Charity: 6 Americans on medical team among 10 killed by militants in remote Afghanistan

By Kathy Gannon, AP
Saturday, August 7, 2010

6 Americans on medical team killed in Afghanistan

KABUL, Afghanistan — Ten members of a medical team, including six Americans, were shot and killed by militants as they were returning from providing eye treatment and other health care in remote villages in northern Afghanistan, a spokesman for the team said Saturday.

Dirk Frans, director of the International Assistance Mission, said one German, one Briton and two Afghans also were part of the team that made the three-week trip to Nuristan province. They drove to the province, left their vehicles and hiked for hours with pack horses over mountainous terrain to reach the Parun valley in the province’s northwest.

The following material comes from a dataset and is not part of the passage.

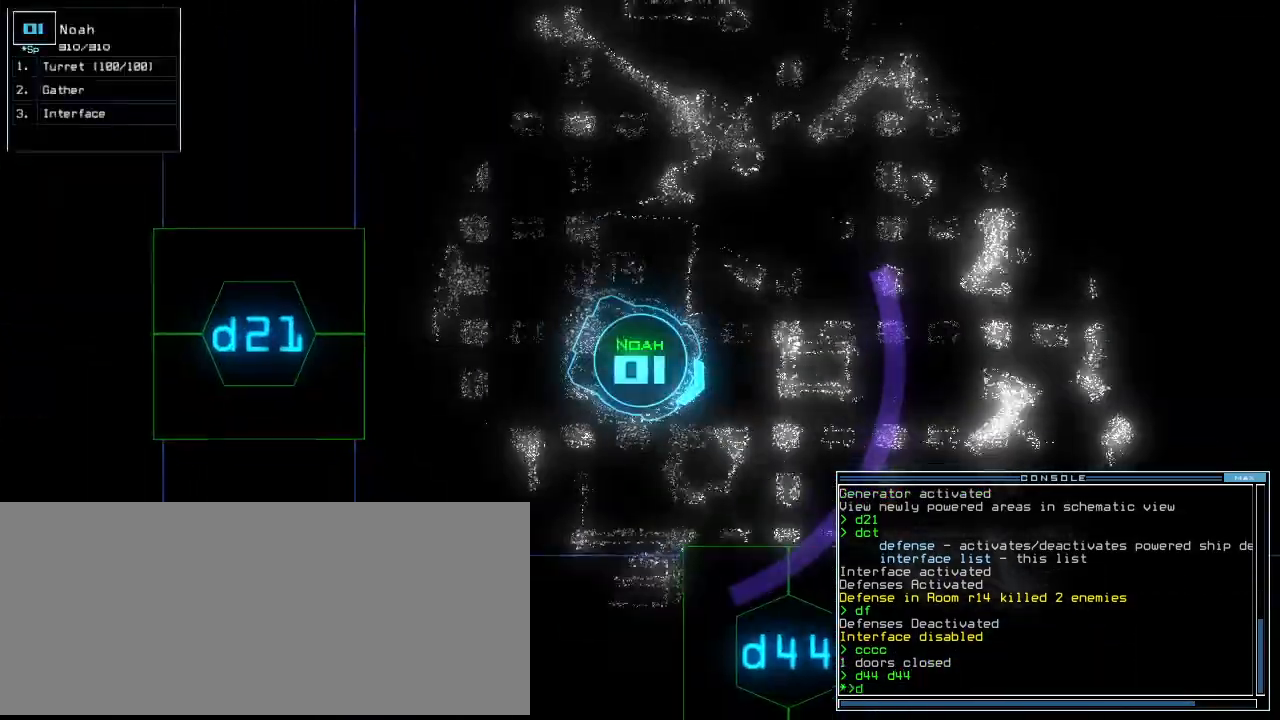
{"keys": ["up"], "events": [[80, "4", "down"], [80, "right", "down"], [140, "4", "up"], [200, "4", "down"], [240, "4", "up"], [260, "right", "up"], [380, "return", "down"], [500, "return", "up"]]}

Taliban spokesman Zabiullah Mujahid told The Associated Press that they killed the foreigners because they were “spying for the Americans” and “preaching Christianity.”

Frans said the International Assistance Mission, the longest serving nongovernmental organization operating in Afghanistan, is registered as a nonprofit Christian organization but does not proselytize.

“This tragedy negatively impacts our ability to continue serving the Afghan people as IAM has been doing since 1966,” the charity said in a statement. “We hope it will not stop our work that benefits over a quarter of a million Afghans each year.”

The team, made up of doctors, nurses and logistics personnel, was attacked as it was returning to Kabul after the two-week mission in Nuristan, Frans said. They had decided to travel through Badakhshan province to return to the capital because they thought it would be the safest route, Frans said.

Among the dead was team leader Tom Little, an optometrist from Delmar, New York, who has been working in Afghanistan for more than 30 years, Frans said. Another relief organization, Bridge Afghanistan, said on its website that the group included one of its members, Dr. Karen Woo of London.

Little, who oversaw eye hospitals in Kabul and two other major cities as well as small clinics in three smaller towns, had been expelled by the Taliban government in August 2001 after the arrest of eight Christian aid workers — two Americans and six Germans — for allegedly trying to convert Afghans to Christianity. He returned to live in Afghanistan after the Taliban government was toppled in November 2001 by U.S.-backed forces.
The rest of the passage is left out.